During the development of this material, several unexpected outcomes were observed. The synthetic composition means that it is not prone to attack by microorganisms (it is not a ‘foodstuff’). Thus, infection is uncommon; if it does occur, it is localised and manageable without loss of the matrix.
Increasing burns use also demonstrated that loss of skin graft over the integrated BTM is rare and that the appearance of the autograft mesh pattern (even with widely meshed graft) is considerably better than autograft alone. This finding has also been observed with collagen-based matrices and has its basis in the principles of wound healing.
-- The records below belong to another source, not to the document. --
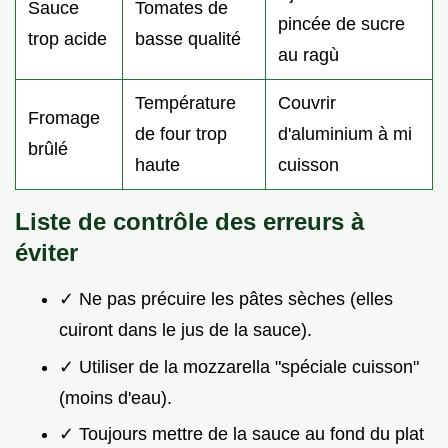
Sauce
Tomates de
pincée de sucre
trop acide
basse qualité
au ragù
Température
Couvrir
Fromage
de four trop
d'aluminium à mi
brûlé
haute
cuisson
Liste de contrôle des erreurs à
éviter
✓ Ne pas précuire les pâtes sèches (elles
cuiront dans le jus de la sauce).
✓ Utiliser de la mozzarella "spéciale cuisson"
(moins d'eau).
✓ Toujours mettre de la sauce au fond du plat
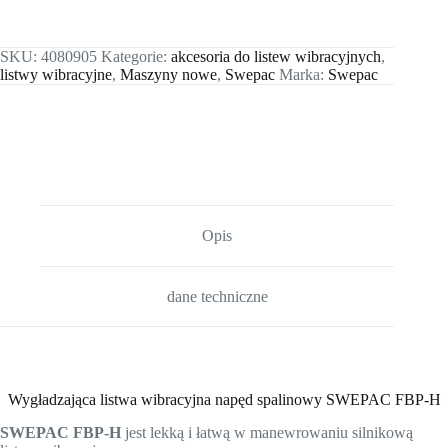
SKU:
4080905
Kategorie:
akcesoria do listew wibracyjnych
,
listwy wibracyjne
,
Maszyny nowe
,
Swepac
Marka:
Swepac
Opis
dane techniczne
Wygładzająca listwa wibracyjna napęd spalinowy SWEPAC FBP-H
SWEPAC FBP-H
jest lekką i łatwą w manewrowaniu silnikową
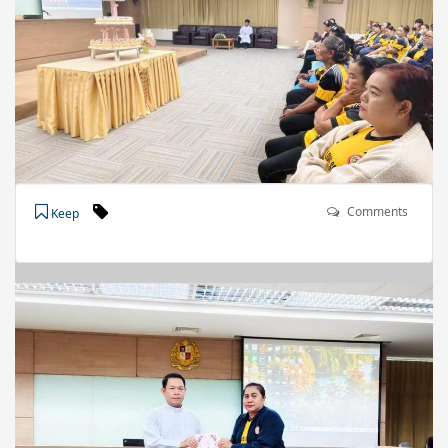
Comments
Keep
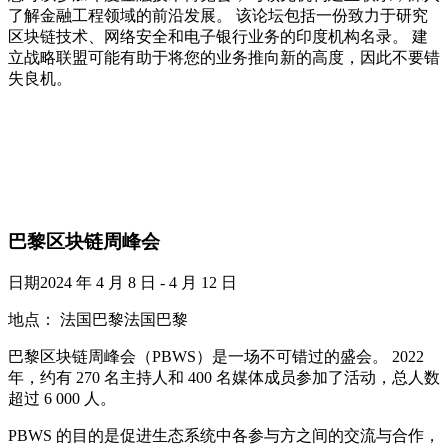
了解金融工程领域的前沿发展。 该论坛包括一份致力于研究
区块链技术、网络安全和电子银行业务的印度机构名录。 建
立战略联盟可能有助于将您的业务推向新的高度，因此不要错
失良机。
巴黎区块链周峰会
日期2024 年 4 月 8 日 - 4 月 12 日
地点： 法国巴黎法国巴黎
巴黎区块链周峰会（PBWS）是一场不可错过的盛会。 2022
年，约有 270 名主持人和 400 名媒体成员参加了活动，总人数
超过 6 000 人。
PBWS 的目的是促进生态系统中各参与方之间的交流与合作，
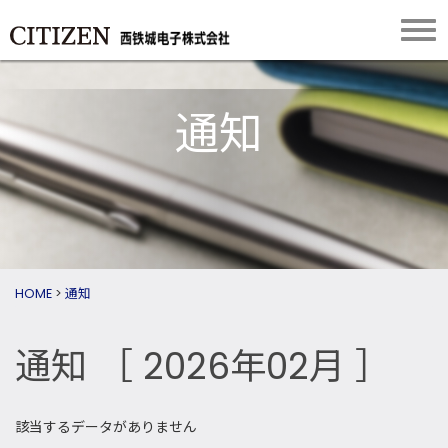
通知
HOME
>
通知
通知
［ 2026年02月 ］
該当するデータがありません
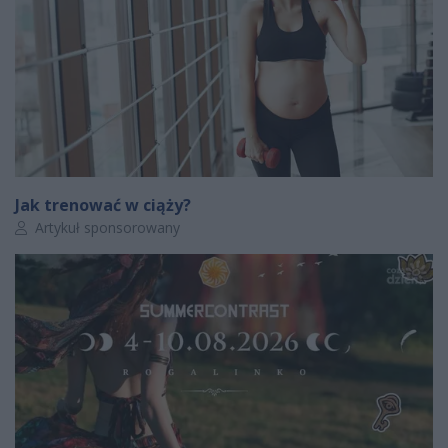
Jak trenować w ciąży?
Autor artykułu:
Artykuł sponsorowany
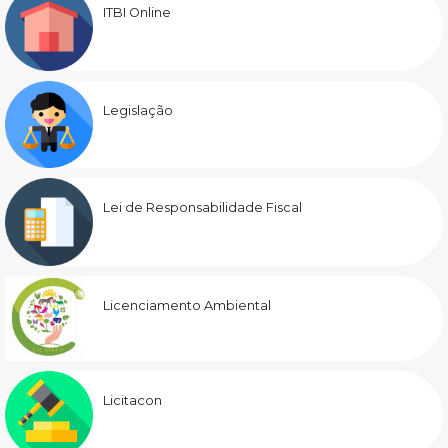
ITBI Online
Legislação
Lei de Responsabilidade Fiscal
Licenciamento Ambiental
Licitacon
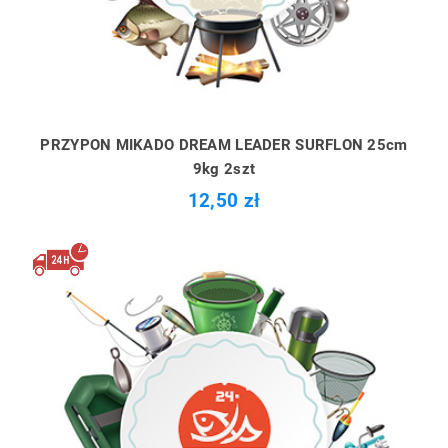
PRZYPON MIKADO DREAM LEADER SURFLON 25cm
9kg 2szt
12,50 zł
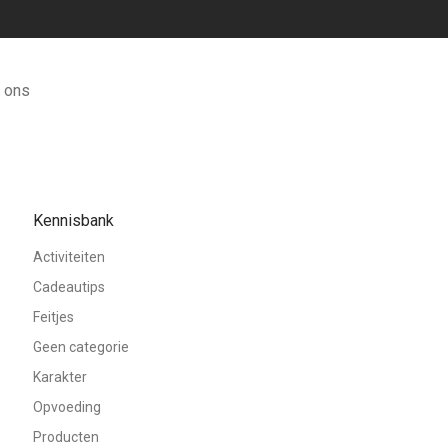
 ons
Kennisbank
Activiteiten
Cadeautips
Feitjes
Geen categorie
Karakter
Opvoeding
Producten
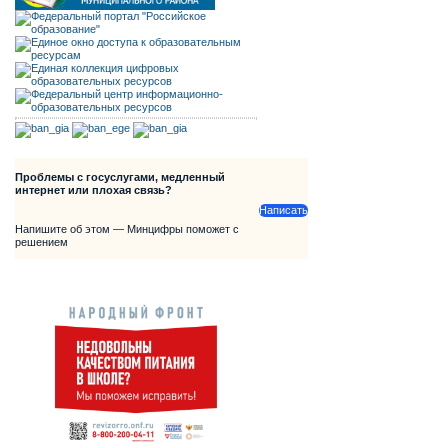
Проблемы с госуслугами, медленный
интернет или плохая связь?
Написать
Напишите об этом — Минцифры поможет с
решением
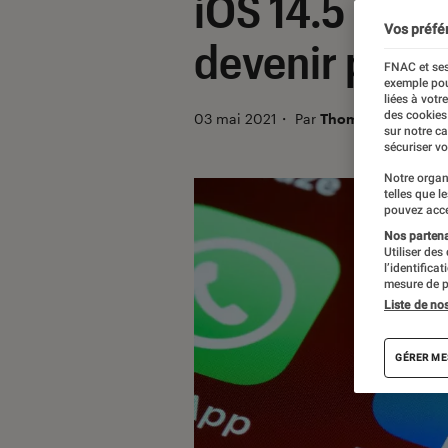
iOS 14.5 : F
Vos préfé
devenir paya
FNAC et ses
exemple pou
liées à votr
des cookies
03 mai 2021
・
Par
Thomas Estimbre
sur notre c
sécuriser vo
Notre organ
telles que l
pouvez acce
Nos partenai
Utiliser des
l’identifica
mesure de p
Liste de no
GÉRER ME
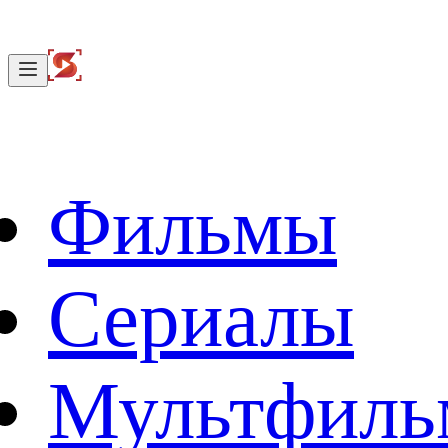
Фильмы
Сериалы
Мультфил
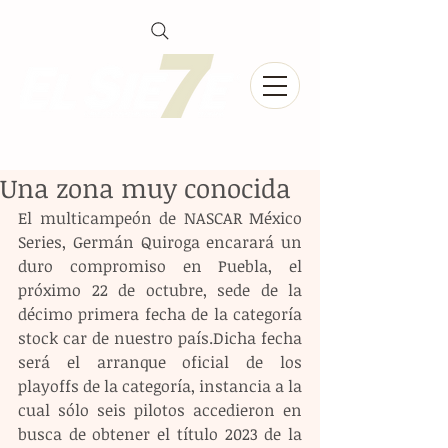
Una zona muy conocida
El multicampeón de NASCAR México 
Series, Germán Quiroga encarará un 
duro compromiso en Puebla, el 
próximo 22 de octubre, sede de la 
décimo primera fecha de la categoría 
stock car de nuestro país.Dicha fecha 
será el arranque oficial de los 
playoffs de la categoría, instancia a la 
cual sólo seis pilotos accedieron en 
busca de obtener el título 2023 de la 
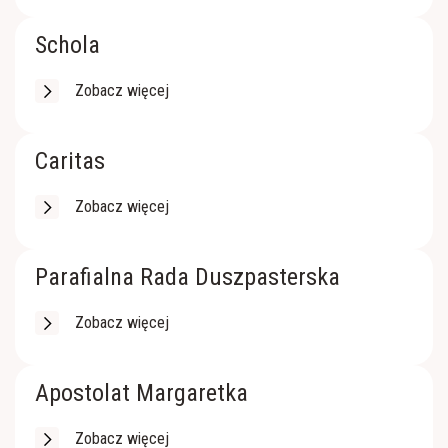
Róże Różańcowe
Schola
Zobacz więcej
Caritas
Zobacz więcej
Parafialna Rada Duszpasterska
Zobacz więcej
Apostolat Margaretka
Zobacz więcej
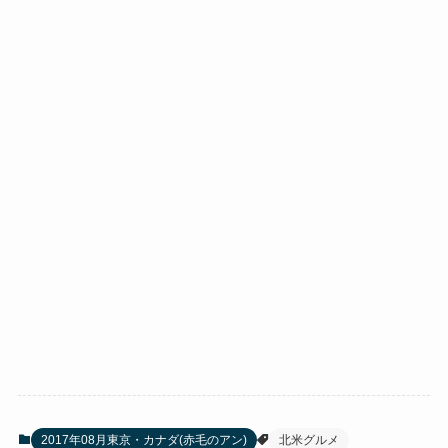
2017年08月東京・カナダ(赤毛のアン)
北米グルメ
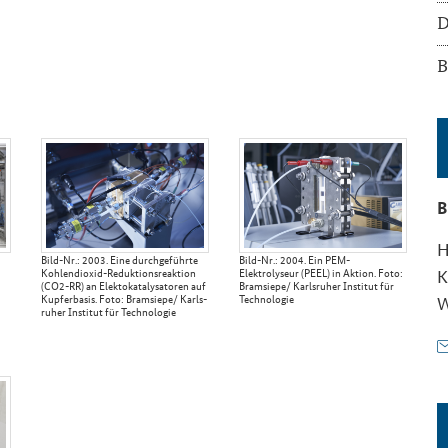
D
B
B
H
Bild-​Nr.: 2003. Eine durch­ge­führ­te
Bild-​Nr.: 2004. Ein PEM-​
K
Kohlendioxid-​Reduktionsreaktion
Elektrolyseur (PEEL) in Ak­ti­on. Foto:
(CO2-​RR) an Elek­to­ka­ta­ly­sa­to­ren auf
Bramsie­pe/ Karls­ru­her In­sti­tut für
Kup­fer­ba­sis. Foto: Bramsie­pe/ Karls­
Tech­no­lo­gie
W
ru­her In­sti­tut für Tech­no­lo­gie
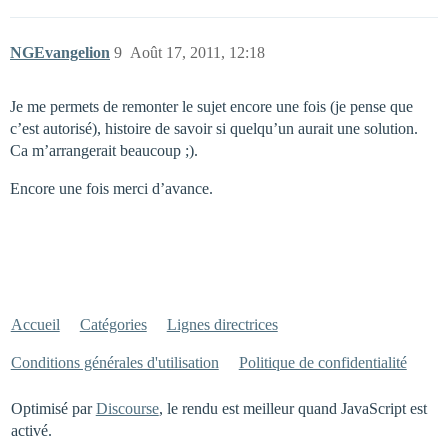
NGEvangelion
9
Août 17, 2011, 12:18
Je me permets de remonter le sujet encore une fois (je pense que
c’est autorisé), histoire de savoir si quelqu’un aurait une solution.
Ca m’arrangerait beaucoup ;).
Encore une fois merci d’avance.
Accueil
Catégories
Lignes directrices
Conditions générales d'utilisation
Politique de confidentialité
Optimisé par
Discourse
, le rendu est meilleur quand JavaScript est
activé.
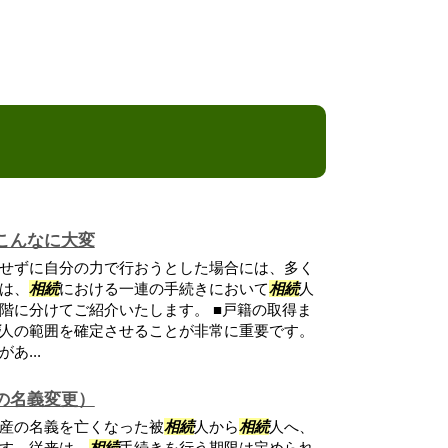
こんなに大変
せずに自分の力で行おうとした場合には、多く
は、
相続
における一連の手続きにおいて
相続
人
階に分けてご紹介いたします。 ■戸籍の取得ま
人の範囲を確定させることが非常に重要です。
あ...
の名義変更）
産の名義を亡くなった被
相続
人から
相続
人へ、
す。従来は、
相続
手続きを行う期限は定められ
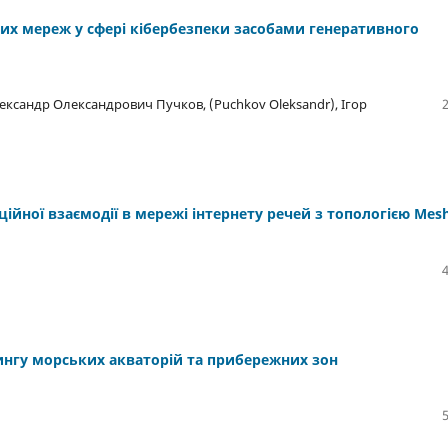
х мереж у сфері кібербезпеки засобами генеративного
ксандр Олександрович Пучков, (Puchkov Oleksandr), Ігор
йної взаємодії в мережі інтернету речей з топологією Mes
ингу морських акваторій та прибережних зон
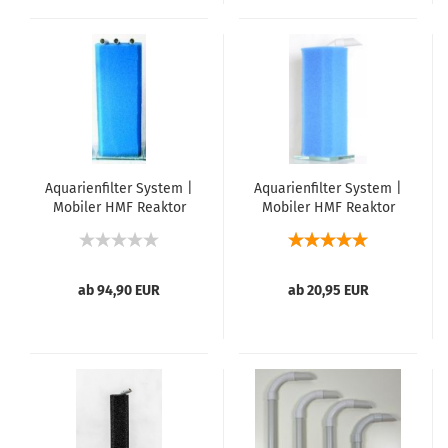
Aquarienfilter System |
Aquarienfilter System |
Mobiler HMF Reaktor
Mobiler HMF Reaktor
ProfiLine P70-2 | bis
JuniorLine J30-1 | bis
800 Liter
80 Liter
ab 94,90 EUR
ab 20,95 EUR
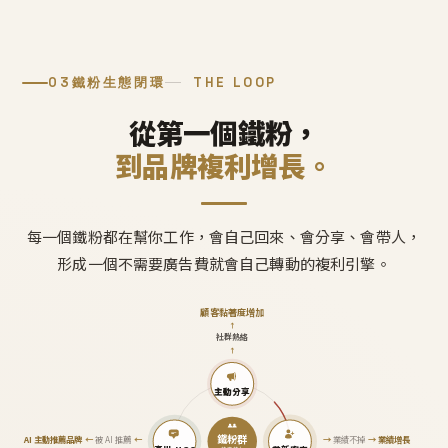
03
鐵粉生態閉環
THE LOOP
從第一個鐵粉，
到品牌複利增長。
每一個鐵粉都在幫你工作，會自己回來、會分享、會帶人，
形成一個不需要廣告費就會自己轉動的複利引擎。
顧客黏著度增加
↑
社群熱絡
↑
主動分享
鐵粉群
AI 主動推薦品牌
←
被 AI 推薦
←
→
業績不掉
→
業績增長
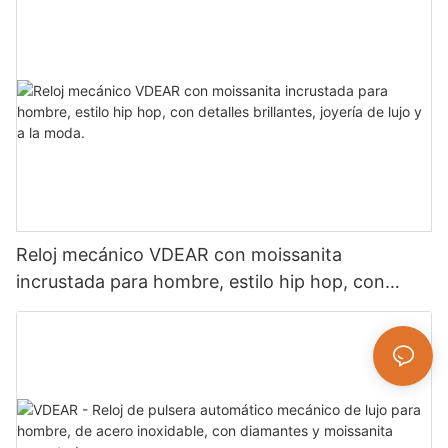
Reloj mecánico VDEAR con moissanita
incrustada para hombre, estilo hip hop, con
detalles brillantes, joyería de lujo y a la moda.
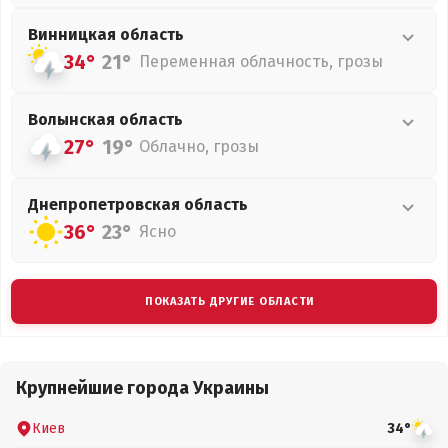
Винницкая
область
34°
21°
Переменная облачность, грозы
Волынская
область
27°
19°
Облачно, грозы
Днепропетровская
область
36°
23°
Ясно
ПОКАЗАТЬ ДРУГИЕ ОБЛАСТИ
Крупнейшие города Украины
Киев
34°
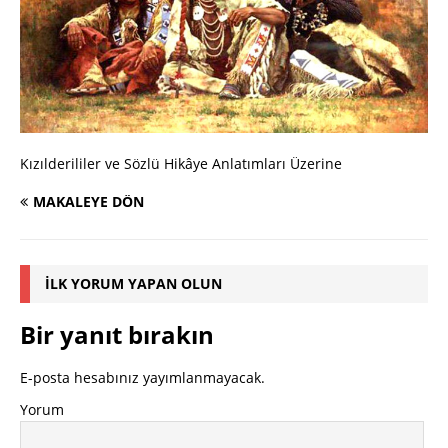
Kızılderililer ve Sözlü Hikâye Anlatımları Üzerine
MAKALEYE DÖN
İLK YORUM YAPAN OLUN
Bir yanıt bırakın
E-posta hesabınız yayımlanmayacak.
Yorum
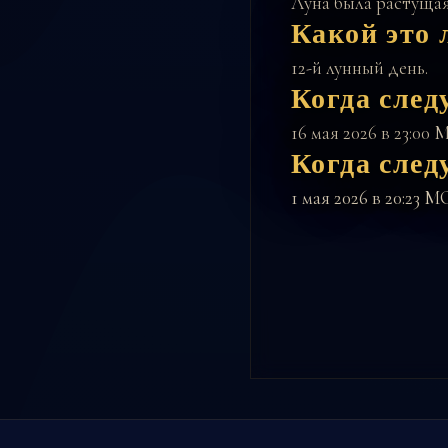
Луна была растущая
Какой это 
12-й лунный день.
Когда след
16 мая 2026 в 23:00
Когда сле
1 мая 2026 в 20:23 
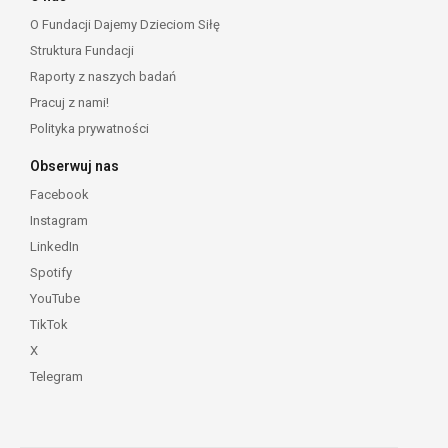
O Fundacji Dajemy Dzieciom Siłę
Struktura Fundacji
Raporty z naszych badań
Pracuj z nami!
Polityka prywatności
Obserwuj nas
Facebook
Instagram
LinkedIn
Spotify
YouTube
TikTok
X
Telegram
The dermal substitute is allowed to integrate into the burn wound, a process that can take 3–6 weeks. Once integrated the bed can be considered a ‘neo-dermis’ of ordered granulation tissue and a split-skin graft is placed.
The presence of a ‘neo-dermis’ provides a bed across which interstitial epithelialisation can occur without needing granulation tissue and so the cosmetic appearance is improved. In fact, the thinner the graft, the better the appearance and the less obvious the mesh pattern.